I don't really know but I assume the calling convention for passing a struct won't destructure members of a tuple inside, so it should scale well in that regard. And then, in usage:

(3 * Int32)          is  FixedArrayImpl<(Int32, Int32, Int32), Void>
(3 * (Int32, Int8))  is  FixedArrayImpl<((Int32, Int8), (Int32, Int8), (Int32, Int8)), (Int8, Int8, Int8)>

And from there, everything else is implemented as sugar over that special type. The user never has to see its real name or generic parameters.

You still have a type to back-deploy though, so maybe that's a problem.

1 Like

In practice, most algorithms would be written against either:

  • A type that wraps the fixed-length array, if the size is truly part of the type.
  • Collection or RandomAccessCollection, to which such a type or view would conform, if the size is just "variable but knowable at compile time".

Note that the situation you're afraid of doesn't arise in either one of these scenarios.

IIUC, BufferView does not own the data.
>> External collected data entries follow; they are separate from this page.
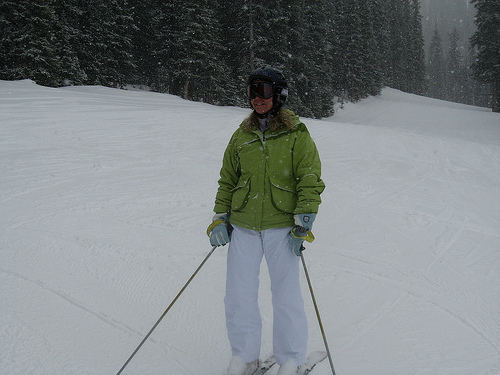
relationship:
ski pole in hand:
[297, 253, 364, 374] [287, 221, 320, 257]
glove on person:
[204, 218, 236, 244] [202, 67, 327, 323]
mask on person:
[244, 82, 279, 101] [202, 67, 327, 323]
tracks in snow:
[377, 244, 434, 317] [343, 161, 455, 327]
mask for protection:
[247, 82, 279, 114] [436, 17, 437, 24]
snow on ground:
[343, 161, 455, 327] [352, 110, 445, 221]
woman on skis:
[202, 67, 327, 323] [218, 345, 330, 371]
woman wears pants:
[202, 67, 327, 323] [231, 218, 308, 358]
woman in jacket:
[202, 67, 327, 323] [208, 111, 327, 215]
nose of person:
[254, 96, 261, 101] [202, 67, 327, 323]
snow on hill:
[343, 161, 455, 327] [360, 62, 462, 227]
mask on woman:
[244, 82, 279, 101] [202, 67, 327, 323]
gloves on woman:
[209, 211, 315, 254] [202, 67, 327, 323]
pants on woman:
[231, 218, 308, 358] [202, 67, 327, 323]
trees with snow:
[149, 4, 236, 85] [343, 161, 455, 327]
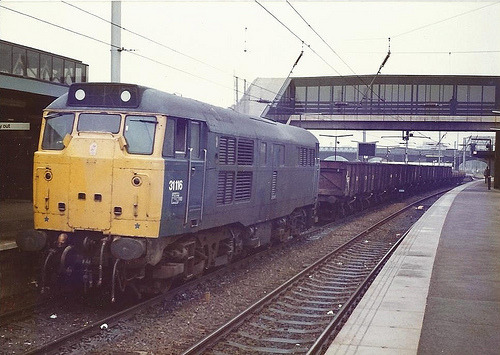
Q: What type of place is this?
A: It is a station.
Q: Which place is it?
A: It is a station.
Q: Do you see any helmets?
A: No, there are no helmets.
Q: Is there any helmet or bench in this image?
A: No, there are no helmets or benches.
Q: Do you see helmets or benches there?
A: No, there are no helmets or benches.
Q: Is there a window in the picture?
A: Yes, there are windows.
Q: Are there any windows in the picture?
A: Yes, there are windows.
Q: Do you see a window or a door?
A: Yes, there are windows.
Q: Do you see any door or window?
A: Yes, there are windows.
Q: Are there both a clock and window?
A: No, there are windows but no clocks.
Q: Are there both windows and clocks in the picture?
A: No, there are windows but no clocks.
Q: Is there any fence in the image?
A: No, there are no fences.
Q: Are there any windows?
A: Yes, there are windows.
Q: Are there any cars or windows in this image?
A: Yes, there are windows.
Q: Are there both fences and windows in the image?
A: No, there are windows but no fences.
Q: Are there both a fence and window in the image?
A: No, there are windows but no fences.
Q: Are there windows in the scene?
A: Yes, there are windows.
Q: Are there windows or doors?
A: Yes, there are windows.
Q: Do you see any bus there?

And this creates a risk that view may outlive its underlying storage.

Will fixed-sized arrays be limited to POD-types, or it should be possible to store types with non-trivial copying as well?

Untyped @UninitializedBuffer with a typed view cannot copy non-trivial types. When struct is copied, it is the backing storage which is responsible for copying, not the publicly visible BufferView.
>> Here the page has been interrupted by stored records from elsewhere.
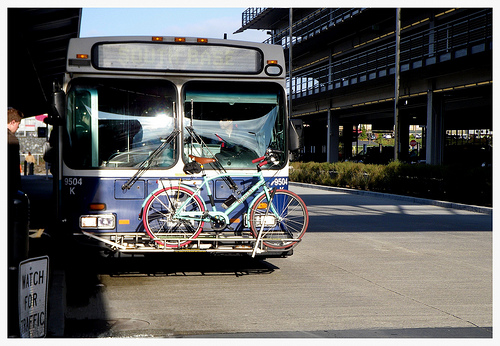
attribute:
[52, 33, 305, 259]
bus — here, parked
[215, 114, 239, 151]
driver — driving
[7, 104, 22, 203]
man — waiting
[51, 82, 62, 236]
door — open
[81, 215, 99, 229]
light — on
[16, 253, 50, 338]
sign — informative, black, white, metal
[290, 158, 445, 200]
shrub — green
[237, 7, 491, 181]
building — metal, concrete, blue, shadowy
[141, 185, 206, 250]
wheel — red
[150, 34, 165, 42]
top light — orange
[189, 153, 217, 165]
seat — brown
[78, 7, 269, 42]
sky — blue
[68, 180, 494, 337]
street — grey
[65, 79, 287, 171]
windshield — shiny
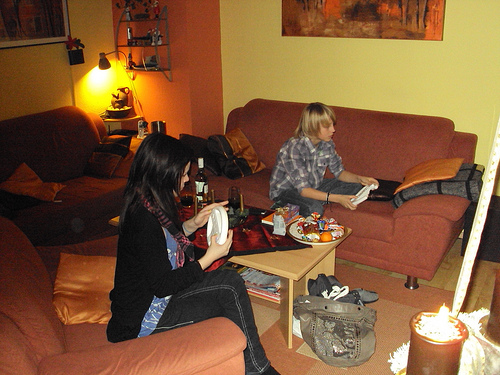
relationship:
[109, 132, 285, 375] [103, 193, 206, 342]
child wearing sweater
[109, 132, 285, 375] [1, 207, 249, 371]
child sitting in chair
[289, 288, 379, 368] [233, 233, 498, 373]
bag on floor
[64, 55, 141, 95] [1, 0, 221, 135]
light shining on wall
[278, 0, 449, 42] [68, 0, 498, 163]
picture hanging on wall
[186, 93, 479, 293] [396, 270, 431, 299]
sofa has leg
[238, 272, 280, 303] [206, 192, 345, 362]
magazines under table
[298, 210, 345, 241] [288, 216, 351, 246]
food on plate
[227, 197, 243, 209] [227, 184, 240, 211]
liquid in glass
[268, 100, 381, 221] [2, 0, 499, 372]
boy in living room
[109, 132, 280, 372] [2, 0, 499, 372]
child in living room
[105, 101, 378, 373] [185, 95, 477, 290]
children sitting on couch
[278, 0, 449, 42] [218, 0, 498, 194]
picture attached to wall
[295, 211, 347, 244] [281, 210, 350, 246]
food on top of teapoy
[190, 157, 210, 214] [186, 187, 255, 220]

Fully initialised FixedArray / (n * T) can copy them, the same way as tuples do.

Partially initialized SmallArray struct has sufficient information to implement the copy, but Swift has no copy constructors, so there is no place to implement it. Before we get move-only types, one way to work around this would be to implement SmallArray as an enum:

/// Have layout similar to struct with count property, but not the same
/// Discriminator encodes cases in the following order: [.s1, .s2, .s3, .s4, .s0]
enum SmallArray4<T> {
    case s0
    case s1(T)
    case s2(T, T)
    case s3(T, T, T)
    case s4(T, T, T, T)

   var count: Int {
       switch self {
           case .s0: return 0
           case .s1: return 1
           case .s2: return 2
           case .s3: return 3
       }
   }

    subscript(_ index: Int) -> T {
        switch (self, index) {
        case let (.s1(x), 0): return x
        case let (.s2(x, _), 0): return x
        case let (.s2(_, x), 1): return x
        case let (.s3(x, _, _), 0): return x
        case let (.s3(_, x, _), 1): return x
        case let (.s3(_, _, x), 2): return x
        case let (.s4(x, _, _, _), 0): return x
        case let (.s4(_, x, _, _), 1): return x
        case let (.s4(_, _, x, _), 2): return x
        case let (.s4(_, _, _, x), 2): return x
        default: fatalError("Index out of bounds")
        }
    }
}

If integers as generic params were supported, SmallArray could be implemented recursively, but then also we need a way to terminate recursion somehow:

enum SmallArray<let n: Int, T> {
    case base(SmallArray<n - 1, T>)
    case tail((n * T))
}
1 Like

The lack of fixed-size arrays has often been a hurdle for me, so I am excited progress is being made here.

Regarding the tuple option:

I would guess the main use case is actually having fixed length arrays in a struct. As long as passing such a struct to a function doesn't cause the destructuring, that doesn't sound horrible.

1 Like

BufferView would be born as a move-only type that borrows the underlying storage, so that the compiler enforces that the view doesn't outlive the buffer.

or (3) They can take an UnsafeBufferPointer or BufferView over whatever underlying array type if they care about the memory being contiguous, but not the size or ownership policy of the memory. One thing I'd like to get a sense of is how often fixed-size arrays are directly useful as value types of exactly N elements, vs. how often they're used to take up storage within another type that's the actual interesting one. If people do want to write lots of nongeneric code taking arrays of exact size, then @michelf's concerns about interoperability going forward are a definite concern.